French government report misrepresents the challenges of replacing BPA
Alternatives either do not exist or do not perform to the same level as BPA for different applications
Brussels, 26 November 2014. The Polycarbonate/Bisphenol A Group and Epoxy Resins Committee of
PlasticsEurope reacted with significant concern to the French Government report1
on possible substitutes
to Bisphenol A (BPA) in food packaging materials, in the run-up to a proposed restriction in France from 1
January 2015 of such BPA-based materials.
The 70 page report, based on French industry responses to a questionnaire and compiling input from a
number of French regulatory agencies, is only available in French language. This makes it very difficult
for all non–French market partners to access the whole content. Typically, one would then only translate
the final summary conclusion of the report. However: The conclusion does not represent industry
consensus about the situation regarding alternatives to BPA. “We are concerned the report may be
misinterpreted as confirmation that a switch to alternatives other than BPA based products would be
immediately feasible and comparably easy – this interpretation would be an unrealistic simplification of
the challenges, and it contradicts to a large extent industry´s own assessment that was also presented to
the French regulators”, states Ralf Maecker, of the Epoxy Resin Group.

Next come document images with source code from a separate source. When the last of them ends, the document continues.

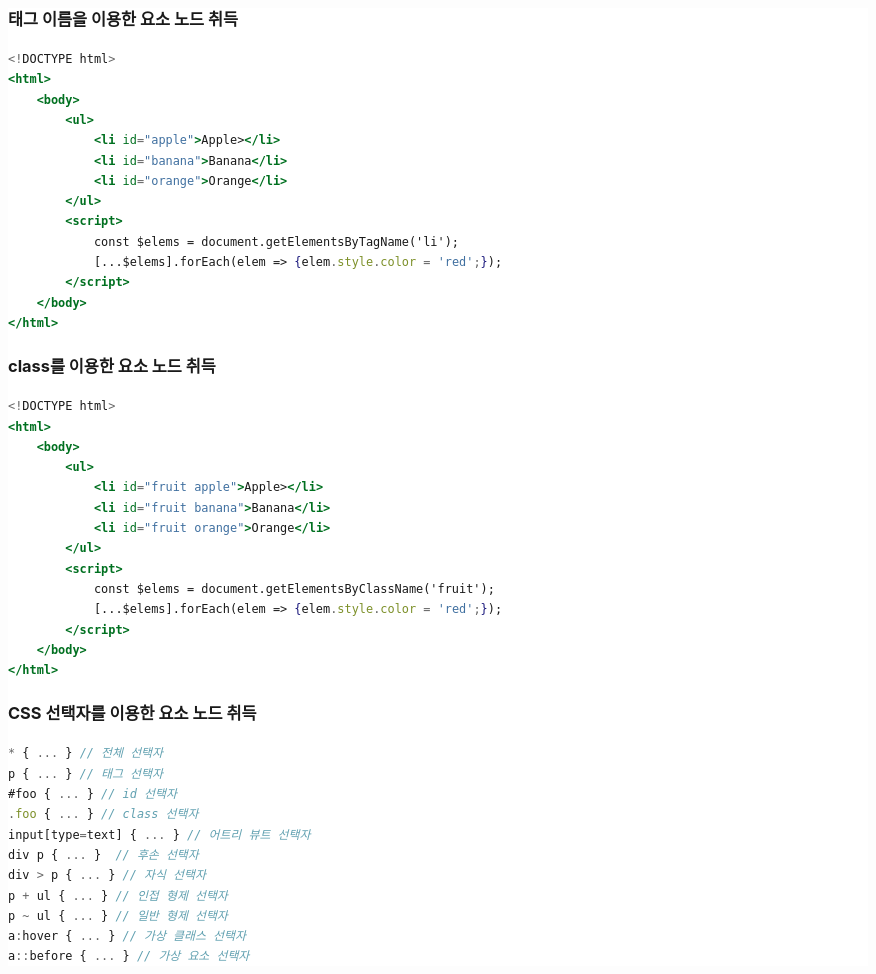 ### 태그 이름을 이용한 요소 노드 취득

```jsx
<!DOCTYPE html>
<html>
	<body>
		<ul>
			<li id="apple">Apple></li>
			<li id="banana">Banana</li>
			<li id="orange">Orange</li>
		</ul>
		<script>
			const $elems = document.getElementsByTagName('li');
			[...$elems].forEach(elem => {elem.style.color = 'red';});
		</script>
	</body>
</html>
```

### class를 이용한 요소 노드 취득

```jsx
<!DOCTYPE html>
<html>
	<body>
		<ul>
			<li id="fruit apple">Apple></li>
			<li id="fruit banana">Banana</li>
			<li id="fruit orange">Orange</li>
		</ul>
		<script>
			const $elems = document.getElementsByClassName('fruit');
			[...$elems].forEach(elem => {elem.style.color = 'red';});
		</script>
	</body>
</html>
```

### CSS 선택자를 이용한 요소 노드 취득

```jsx
* { ... } // 전체 선택자
p { ... } // 태그 선택자
#foo { ... } // id 선택자
.foo { ... } // class 선택자
input[type=text] { ... } // 어트리 뷰트 선택자 
div p { ... }  // 후손 선택자
div > p { ... } // 자식 선택자
p + ul { ... } // 인접 형제 선택자
p ~ ul { ... } // 일반 형제 선택자
a:hover { ... } // 가상 클래스 선택자
a::before { ... } // 가상 요소 선택자
```
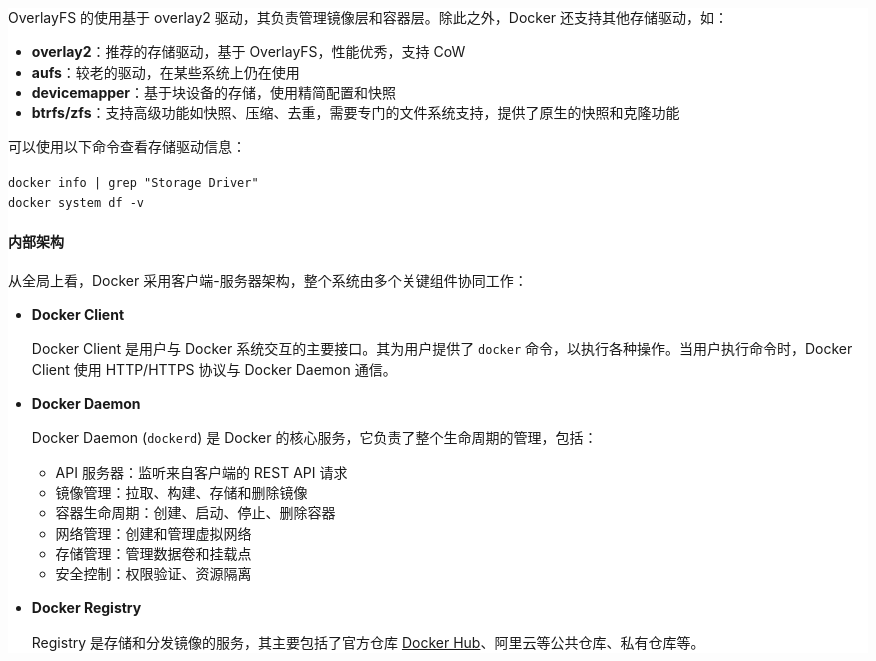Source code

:OverlayFS 的使用基于 overlay2 驱动，其负责管理镜像层和容器层。除此之外，Docker 还支持其他存储驱动，如：

- **overlay2**：推荐的存储驱动，基于 OverlayFS，性能优秀，支持 CoW
- **aufs**：较老的驱动，在某些系统上仍在使用
- **devicemapper**：基于块设备的存储，使用精简配置和快照
- **btrfs/zfs**：支持高级功能如快照、压缩、去重，需要专门的文件系统支持，提供了原生的快照和克隆功能

可以使用以下命令查看存储驱动信息：

```shell
docker info | grep "Storage Driver"
docker system df -v
```

#### 内部架构

从全局上看，Docker 采用客户端-服务器架构，整个系统由多个关键组件协同工作：

- **Docker Client**

  Docker Client 是用户与 Docker 系统交互的主要接口。其为用户提供了 `docker` 命令，以执行各种操作。当用户执行命令时，Docker Client 使用 HTTP/HTTPS 协议与 Docker Daemon 通信。

- **Docker Daemon**

  Docker Daemon (`dockerd`) 是 Docker 的核心服务，它负责了整个生命周期的管理，包括：

  - API 服务器：监听来自客户端的 REST API 请求
  - 镜像管理：拉取、构建、存储和删除镜像
  - 容器生命周期：创建、启动、停止、删除容器
  - 网络管理：创建和管理虚拟网络
  - 存储管理：管理数据卷和挂载点
  - 安全控制：权限验证、资源隔离

- **Docker Registry**

  Registry 是存储和分发镜像的服务，其主要包括了官方仓库 [Docker Hub](https://hub.docker.com/)、阿里云等公共仓库、私有仓库等。
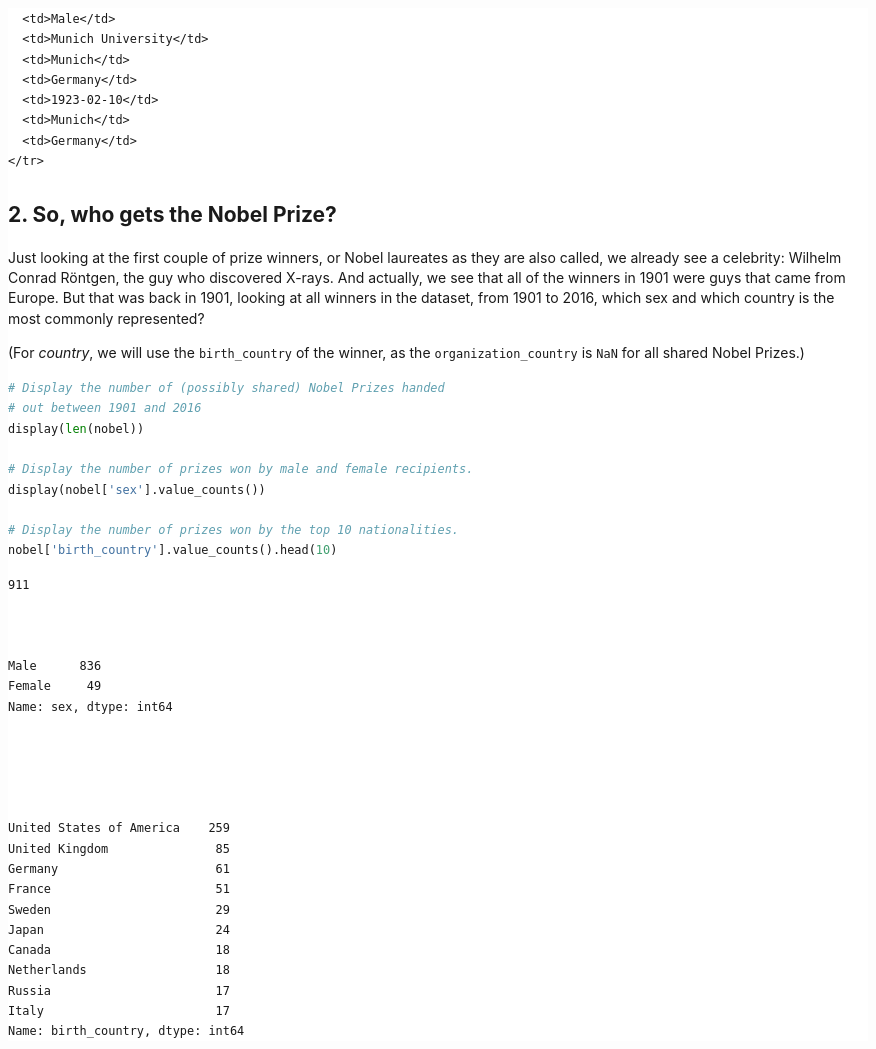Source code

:       <td>Male</td>
      <td>Munich University</td>
      <td>Munich</td>
      <td>Germany</td>
      <td>1923-02-10</td>
      <td>Munich</td>
      <td>Germany</td>
    </tr>
  </tbody>
</table>
</div>



## 2. So, who gets the Nobel Prize?
<p>Just looking at the first couple of prize winners, or Nobel laureates as they are also called, we already see a celebrity: Wilhelm Conrad Röntgen, the guy who discovered X-rays. And actually, we see that all of the winners in 1901 were guys that came from Europe. But that was back in 1901, looking at all winners in the dataset, from 1901 to 2016, which sex and which country is the most commonly represented? </p>
<p>(For <em>country</em>, we will use the <code>birth_country</code> of the winner, as the <code>organization_country</code> is <code>NaN</code> for all shared Nobel Prizes.)</p>


```python
# Display the number of (possibly shared) Nobel Prizes handed
# out between 1901 and 2016
display(len(nobel))

# Display the number of prizes won by male and female recipients.
display(nobel['sex'].value_counts())

# Display the number of prizes won by the top 10 nationalities.
nobel['birth_country'].value_counts().head(10)
```


    911



    Male      836
    Female     49
    Name: sex, dtype: int64





    United States of America    259
    United Kingdom               85
    Germany                      61
    France                       51
    Sweden                       29
    Japan                        24
    Canada                       18
    Netherlands                  18
    Russia                       17
    Italy                        17
    Name: birth_country, dtype: int64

Specifically, the conclusions of the report significantly underplay industry comments that describe
the challenges faced during trials, qualification and industrial scale-up of proposed alternatives. It
also ignores substantial performance shortcomings of alternatives, as described by companies in
the comments received for applications.
The report also provides no robust safety assessment of the proposed alternatives. For many of them,
toxicological behaviour during long term exposure to food, and, as a consequence, humans, is far less
well understood or documented than for BPA. The listed alternative substances, materials, or broad
categories, therefore, cannot be automatically interpreted as safe and/or suitable, only because they are
mentioned in the report. On the other hand, over 50 years of research and extensive use provides
evidence that products made from BPA-based materials are safe for their intended uses, a fact supported
by most recent assessments of global competent authorities (US FDA 2014 and European Food Safety
Authority 2014).
Industry therefore remains strongly opposed to the unilateral and unjustified move by France to restrict
BPA-based food contact materials, which contravenes the current EU-wide rules for plastics in food
contact materials and provides no health benefit.
Jasmin Bird, of the PC/BPA Group, concluded: “It is concerning to see that the report into potential BPA
substitutes – published just seven weeks before the proposed restriction – fails to accurately describe the
challenges and difficulties that will arise in France through an ultimately unjustified replacement of BPA –
a well-tested and high-performing substance approved for use across the world in the packaging
applications that the report addresses.”